By Adilene Díaz
The scene inside Mottley Kitchen on a recent Saturday was unusual for the South Bronx. Adults enjoyed vanilla bean lattes and chocolate buckwheat muffins while children danced around a rustic wooden table to the melodic beat of djembe drums as educator Rabin Nickens read Eloise Greenfield’s poem, “Honey, I Love.”
The lively Saturday morning children’s reading event is one way owner Kathryn Creech, 31, is seeking to ease the tensions that can simmer in a gentrifying neighborhood such as Mott Haven, where her café and catering business opened on East 140th Street a little over a year ago.
“I hope that we’re embracing the aspect where, instead of pushing people away, we’re bringing people in and we’re all sharing a space together,” Creech said in an interview.
Creech opened her café at a time when the South Bronx – once a symbol of urban blight – was undergoing great change. In recent years, developers converted old warehouses and former factories into condominiums and artist studios. Real estate brokers rebranded the area “SoBro” and the “Piano District.” New condo towers and hotels are being built and restaurants such as Mott Haven Bagel & Barista, Ceetay, and Nobody’s Pizza opened to cater to new residents.
Creech has tried to differentiate Mottley Kitchen from other new businesses by reaching out to the entire neighborhood. According to a neighborhood profile by New York University’s Furman Center, the population of Mott Haven and adjacent Melrose is 67.2 percent Hispanic with a poverty rate in 2017 of 44.2 percent, compared to the citywide rate of 17.9 percent.
One of the larger events she offers to the community are the Saturday morning readings held in collaboration with community partner, Boogie Down Books, a small, locally-owned online bookstore with a mission to provide Bronx children with books.
This is the café’s busiest hour. On a recent Saturday, the spacious coffee shop with its whitewashed brick walls covered with work by local artists was filled with customers. The seven long wooden tables and window seats were all occupied with the exception of two being used for story time. Its white countertop was filled with freshly baked goods including blackberry challah bread pudding, vegan carrot cake and strawberry glazed crullers.
Creech also provides space in the café for Boogie Down Books’ pop-up shop. She sells Bronx-themed merchandise from Bronx Native and Graffiti 2 Community Ministries and has worked with other local vendors including Bronx Narratives, an online publication that collects stories from Bronx residents.
Despite these efforts, residents initially were a bit skeptical about the café’s arrival.

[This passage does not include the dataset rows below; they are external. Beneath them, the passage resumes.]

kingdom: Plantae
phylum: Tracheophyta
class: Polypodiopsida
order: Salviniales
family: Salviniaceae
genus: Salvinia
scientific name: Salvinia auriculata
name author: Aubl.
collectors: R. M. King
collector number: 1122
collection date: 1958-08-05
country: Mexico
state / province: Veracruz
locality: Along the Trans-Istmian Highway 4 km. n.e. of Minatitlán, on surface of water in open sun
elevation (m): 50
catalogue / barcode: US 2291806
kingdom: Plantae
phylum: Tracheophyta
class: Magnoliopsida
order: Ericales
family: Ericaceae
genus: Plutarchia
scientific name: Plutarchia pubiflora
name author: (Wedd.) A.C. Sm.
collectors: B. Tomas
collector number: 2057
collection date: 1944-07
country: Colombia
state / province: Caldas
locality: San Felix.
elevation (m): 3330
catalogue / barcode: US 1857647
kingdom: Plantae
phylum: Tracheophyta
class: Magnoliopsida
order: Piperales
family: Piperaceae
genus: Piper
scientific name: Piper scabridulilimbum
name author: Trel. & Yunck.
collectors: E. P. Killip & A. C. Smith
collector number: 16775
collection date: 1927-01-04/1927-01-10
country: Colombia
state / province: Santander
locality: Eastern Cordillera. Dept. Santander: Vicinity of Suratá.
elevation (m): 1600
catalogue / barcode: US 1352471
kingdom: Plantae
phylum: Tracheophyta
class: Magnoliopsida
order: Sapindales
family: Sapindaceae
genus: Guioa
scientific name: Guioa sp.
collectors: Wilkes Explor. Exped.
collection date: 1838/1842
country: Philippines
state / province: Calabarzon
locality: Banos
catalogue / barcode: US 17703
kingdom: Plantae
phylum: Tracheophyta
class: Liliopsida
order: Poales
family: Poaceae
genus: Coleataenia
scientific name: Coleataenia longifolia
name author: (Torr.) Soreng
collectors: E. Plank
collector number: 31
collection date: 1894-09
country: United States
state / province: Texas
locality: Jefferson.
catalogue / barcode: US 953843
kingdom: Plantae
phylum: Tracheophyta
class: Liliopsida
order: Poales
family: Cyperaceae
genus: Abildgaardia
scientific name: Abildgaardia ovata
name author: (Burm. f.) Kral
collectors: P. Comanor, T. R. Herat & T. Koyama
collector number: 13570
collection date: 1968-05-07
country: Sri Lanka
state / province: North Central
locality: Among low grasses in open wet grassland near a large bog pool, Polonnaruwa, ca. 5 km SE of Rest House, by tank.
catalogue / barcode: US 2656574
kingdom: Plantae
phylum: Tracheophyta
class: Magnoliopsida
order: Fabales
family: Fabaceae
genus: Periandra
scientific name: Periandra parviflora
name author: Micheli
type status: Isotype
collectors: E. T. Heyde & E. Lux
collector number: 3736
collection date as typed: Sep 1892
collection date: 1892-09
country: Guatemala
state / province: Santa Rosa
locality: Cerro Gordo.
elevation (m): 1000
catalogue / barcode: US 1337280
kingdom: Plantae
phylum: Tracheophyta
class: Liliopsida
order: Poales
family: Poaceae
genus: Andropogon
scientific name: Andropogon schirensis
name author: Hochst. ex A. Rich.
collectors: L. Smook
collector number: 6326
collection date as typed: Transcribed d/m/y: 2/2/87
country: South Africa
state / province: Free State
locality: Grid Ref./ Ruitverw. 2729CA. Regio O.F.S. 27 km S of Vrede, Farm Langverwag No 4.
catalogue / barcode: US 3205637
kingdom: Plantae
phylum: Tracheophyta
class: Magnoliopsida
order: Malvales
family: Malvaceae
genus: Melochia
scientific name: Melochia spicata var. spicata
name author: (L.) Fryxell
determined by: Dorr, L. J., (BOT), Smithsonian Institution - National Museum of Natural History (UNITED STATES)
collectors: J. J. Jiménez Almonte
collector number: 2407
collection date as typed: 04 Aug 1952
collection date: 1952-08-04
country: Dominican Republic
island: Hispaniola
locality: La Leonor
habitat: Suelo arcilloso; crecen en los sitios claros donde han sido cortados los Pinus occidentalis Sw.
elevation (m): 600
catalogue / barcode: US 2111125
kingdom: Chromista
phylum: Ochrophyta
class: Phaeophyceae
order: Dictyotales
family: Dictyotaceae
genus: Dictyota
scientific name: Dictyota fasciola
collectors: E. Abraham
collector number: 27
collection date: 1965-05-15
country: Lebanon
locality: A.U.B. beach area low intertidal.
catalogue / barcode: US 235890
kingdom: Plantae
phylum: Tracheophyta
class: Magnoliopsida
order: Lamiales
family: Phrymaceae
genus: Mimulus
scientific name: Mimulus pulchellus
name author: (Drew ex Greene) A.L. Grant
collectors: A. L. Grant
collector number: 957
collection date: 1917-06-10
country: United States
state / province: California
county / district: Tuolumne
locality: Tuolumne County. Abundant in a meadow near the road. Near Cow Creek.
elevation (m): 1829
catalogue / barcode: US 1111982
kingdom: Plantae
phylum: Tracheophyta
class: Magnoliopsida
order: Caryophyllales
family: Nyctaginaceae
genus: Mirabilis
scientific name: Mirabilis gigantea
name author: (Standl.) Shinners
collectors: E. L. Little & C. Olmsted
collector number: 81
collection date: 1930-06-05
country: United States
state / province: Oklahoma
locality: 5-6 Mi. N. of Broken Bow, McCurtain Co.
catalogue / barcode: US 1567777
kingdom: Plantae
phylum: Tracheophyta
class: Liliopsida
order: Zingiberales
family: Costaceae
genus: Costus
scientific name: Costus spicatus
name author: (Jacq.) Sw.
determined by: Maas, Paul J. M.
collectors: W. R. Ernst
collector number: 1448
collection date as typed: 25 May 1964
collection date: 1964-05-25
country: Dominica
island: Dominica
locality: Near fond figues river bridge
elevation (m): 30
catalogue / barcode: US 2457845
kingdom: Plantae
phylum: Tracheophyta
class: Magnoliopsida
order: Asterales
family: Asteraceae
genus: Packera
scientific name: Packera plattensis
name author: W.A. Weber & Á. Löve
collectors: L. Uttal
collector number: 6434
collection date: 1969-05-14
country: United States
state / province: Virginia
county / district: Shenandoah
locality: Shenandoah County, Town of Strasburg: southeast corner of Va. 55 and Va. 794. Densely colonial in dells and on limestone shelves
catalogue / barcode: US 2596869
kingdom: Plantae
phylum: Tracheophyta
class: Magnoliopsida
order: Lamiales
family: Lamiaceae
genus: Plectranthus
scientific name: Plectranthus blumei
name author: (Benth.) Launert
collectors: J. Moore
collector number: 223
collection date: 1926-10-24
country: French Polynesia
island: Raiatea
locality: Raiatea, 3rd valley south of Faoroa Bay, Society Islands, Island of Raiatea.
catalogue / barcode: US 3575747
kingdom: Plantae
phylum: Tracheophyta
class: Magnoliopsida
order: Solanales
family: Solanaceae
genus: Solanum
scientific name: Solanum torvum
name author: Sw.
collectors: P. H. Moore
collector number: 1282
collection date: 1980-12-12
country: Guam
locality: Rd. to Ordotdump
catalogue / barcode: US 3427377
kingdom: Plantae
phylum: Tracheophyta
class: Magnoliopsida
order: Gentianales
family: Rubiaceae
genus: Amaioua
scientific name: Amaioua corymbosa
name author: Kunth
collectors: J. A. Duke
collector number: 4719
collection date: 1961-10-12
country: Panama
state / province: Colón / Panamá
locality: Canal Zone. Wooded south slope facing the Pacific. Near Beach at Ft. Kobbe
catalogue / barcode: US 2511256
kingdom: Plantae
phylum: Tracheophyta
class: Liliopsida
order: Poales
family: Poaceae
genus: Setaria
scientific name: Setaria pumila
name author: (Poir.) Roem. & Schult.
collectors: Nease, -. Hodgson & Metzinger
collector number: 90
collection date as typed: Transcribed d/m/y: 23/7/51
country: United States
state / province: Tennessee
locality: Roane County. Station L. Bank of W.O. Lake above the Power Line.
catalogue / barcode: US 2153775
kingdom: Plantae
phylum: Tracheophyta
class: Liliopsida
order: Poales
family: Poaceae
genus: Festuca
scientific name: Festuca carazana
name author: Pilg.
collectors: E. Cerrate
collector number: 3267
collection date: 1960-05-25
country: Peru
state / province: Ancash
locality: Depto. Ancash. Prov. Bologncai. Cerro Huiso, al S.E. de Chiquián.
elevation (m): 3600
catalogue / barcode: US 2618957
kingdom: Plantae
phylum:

“I had mixed feelings at first,” said Idelsa Mendez, 42, who has lived in Mott Haven for more than 20 years. Mendez said she was unsure if the café was a good fit for the neighborhood but now finds it welcoming and spends every morning at the shop.
Mottley Kitchen has been able to help stimulate the economy of the South Bronx by cross-promoting other local business on the café’s aesthetically pleasing and carefully curated Instagram account. Since opening, Mottley Kitchen’s team has grown from a staff of three to eight people. The new employees are locals, as Creech wanted to create jobs for people who live in the community.
Samuel Brooks, president of the Mott Haven Historic Districts Association and a resident for more than 40 years, said the café also has been beneficial for other small businesses by attracting more people to the neighborhood. He hopes it will lead people to learn more about the history of the neighborhood and what it has to offer.
Prior to coming to Mott Haven — or even New York — Creech worked at a culinary school in France where she began taking lessons and developed an interest in the “kitchen side of things.” The principal of her school connected her to a job at a bakery. There, she met a family friend who was opening a bakery at the Plaza Hotel in New York. She applied for, and won, a position there, and moved to Manhattan in 2011.
Once Creech decided to open up a catering company, she said she faced difficulties finding a kitchen space. Because her business was not large enough for its own space, she had to rent from other people.
Eventually, she got to the point where she was ready to sign her own lease and have her own kitchen. That was when she found the Mott Haven location — a raw, empty space with no plumbing, electricity or a staircase, but with an eclectic history; the location had, at various times, been a church, car repair shop and even an underground salsa club.
Now, Mottley Kitchen is a hub for both long-time Mott Haven residents, as well as a wave of newcomers. In the midst of great changes, Mottley Kitchen acts as a bridge, connecting the neighborhood’s past and present.